### TASK INSTRUCTIONS
Start to finish, print the entries exactly, and carry none of the pictures over.

### RECORD SET
________
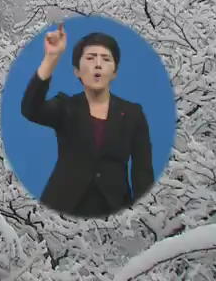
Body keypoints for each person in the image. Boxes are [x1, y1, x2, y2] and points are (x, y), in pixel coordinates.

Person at [20, 23, 155, 217]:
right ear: (77, 70)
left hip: (114, 209)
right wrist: (51, 58)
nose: (98, 64)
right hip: (63, 207)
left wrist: (142, 213)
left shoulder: (133, 113)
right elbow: (30, 109)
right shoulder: (65, 107)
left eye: (106, 59)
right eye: (90, 58)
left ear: (115, 71)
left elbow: (143, 171)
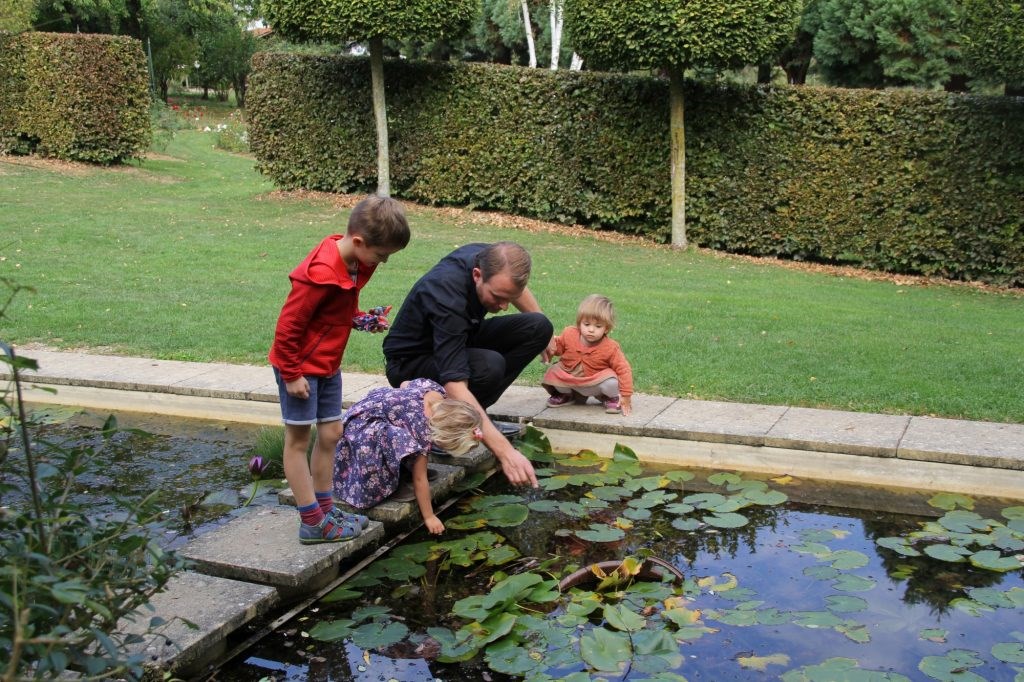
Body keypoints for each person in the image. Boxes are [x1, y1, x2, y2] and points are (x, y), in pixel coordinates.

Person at [268, 195, 410, 544]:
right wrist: (291, 374)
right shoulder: (317, 275)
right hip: (300, 369)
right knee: (299, 440)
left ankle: (326, 506)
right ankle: (312, 521)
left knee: (331, 435)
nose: (384, 262)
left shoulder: (355, 263)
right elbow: (288, 328)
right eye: (382, 255)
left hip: (328, 364)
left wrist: (360, 320)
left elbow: (335, 310)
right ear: (359, 242)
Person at [382, 242, 553, 487]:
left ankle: (473, 417)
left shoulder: (490, 258)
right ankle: (449, 429)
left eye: (509, 298)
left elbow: (514, 289)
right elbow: (455, 384)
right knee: (489, 366)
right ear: (477, 275)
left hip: (459, 336)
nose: (504, 306)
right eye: (497, 297)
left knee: (539, 327)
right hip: (411, 362)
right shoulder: (446, 296)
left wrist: (545, 335)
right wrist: (505, 452)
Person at [333, 378, 482, 535]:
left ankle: (404, 467)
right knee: (401, 439)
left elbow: (404, 383)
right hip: (359, 441)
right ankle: (391, 481)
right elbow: (420, 479)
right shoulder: (422, 428)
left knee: (401, 436)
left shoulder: (434, 391)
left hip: (358, 417)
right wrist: (430, 516)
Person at [542, 294, 634, 416]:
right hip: (570, 377)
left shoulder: (611, 347)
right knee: (553, 372)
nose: (591, 329)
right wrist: (549, 345)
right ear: (579, 323)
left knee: (612, 382)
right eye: (587, 324)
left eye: (598, 326)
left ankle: (610, 398)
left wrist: (626, 395)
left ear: (606, 329)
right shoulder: (569, 334)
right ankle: (567, 395)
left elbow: (623, 369)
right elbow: (557, 347)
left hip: (595, 381)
________
### RESPONSE BOX
Body keypoints for each person in the image. Boxes are [x1, y1, x2, y2] and points are (x, y), in pixel coordinates.

Person at [20, 23, 155, 217]:
right ear: (77, 70)
left hip: (114, 209)
right wrist: (51, 58)
nose: (98, 64)
right hip: (63, 207)
left wrist: (142, 213)
left shoulder: (133, 113)
right elbow: (30, 109)
right shoulder: (65, 107)
left eye: (106, 59)
right eye: (90, 58)
left ear: (115, 71)
left elbow: (143, 171)
Body keypoints for each person in the image. Boxes are [x1, y1, x2, y2] and points are (x, y), in pixel coordinates.

Person at [268, 195, 410, 544]:
right wrist: (291, 374)
right shoulder: (317, 275)
right hip: (300, 369)
right knee: (299, 440)
left ankle: (326, 506)
right ankle: (312, 521)
left knee: (331, 435)
nose: (384, 262)
left shoulder: (355, 263)
right elbow: (288, 328)
right eye: (382, 255)
left hip: (328, 364)
left wrist: (360, 320)
left elbow: (335, 310)
right ear: (359, 242)
Person at [382, 242, 553, 487]:
left ankle: (473, 417)
left shoulder: (490, 258)
right ankle: (449, 429)
left eye: (509, 298)
left elbow: (514, 289)
right elbow: (455, 384)
right knee: (489, 366)
right ear: (477, 275)
left hip: (459, 336)
nose: (504, 306)
right eye: (497, 297)
left knee: (539, 327)
right hip: (411, 362)
right shoulder: (446, 296)
left wrist: (545, 335)
right wrist: (505, 452)
Person at [333, 378, 482, 535]:
left ankle: (404, 467)
right knee: (401, 439)
left elbow: (404, 383)
right hip: (359, 441)
right ankle: (391, 481)
right elbow: (420, 479)
right shoulder: (422, 428)
left knee: (401, 436)
left shoulder: (434, 391)
left hip: (358, 417)
right wrist: (430, 516)
Person at [542, 294, 634, 416]:
right hip: (570, 377)
left shoulder: (611, 347)
right knee: (553, 372)
nose: (591, 329)
right wrist: (549, 345)
right ear: (579, 323)
left knee: (612, 382)
right eye: (587, 324)
left eye: (598, 326)
left ankle: (610, 398)
left wrist: (626, 395)
left ear: (606, 329)
right shoulder: (569, 334)
right ankle: (567, 395)
left elbow: (623, 369)
right elbow: (557, 347)
left hip: (595, 381)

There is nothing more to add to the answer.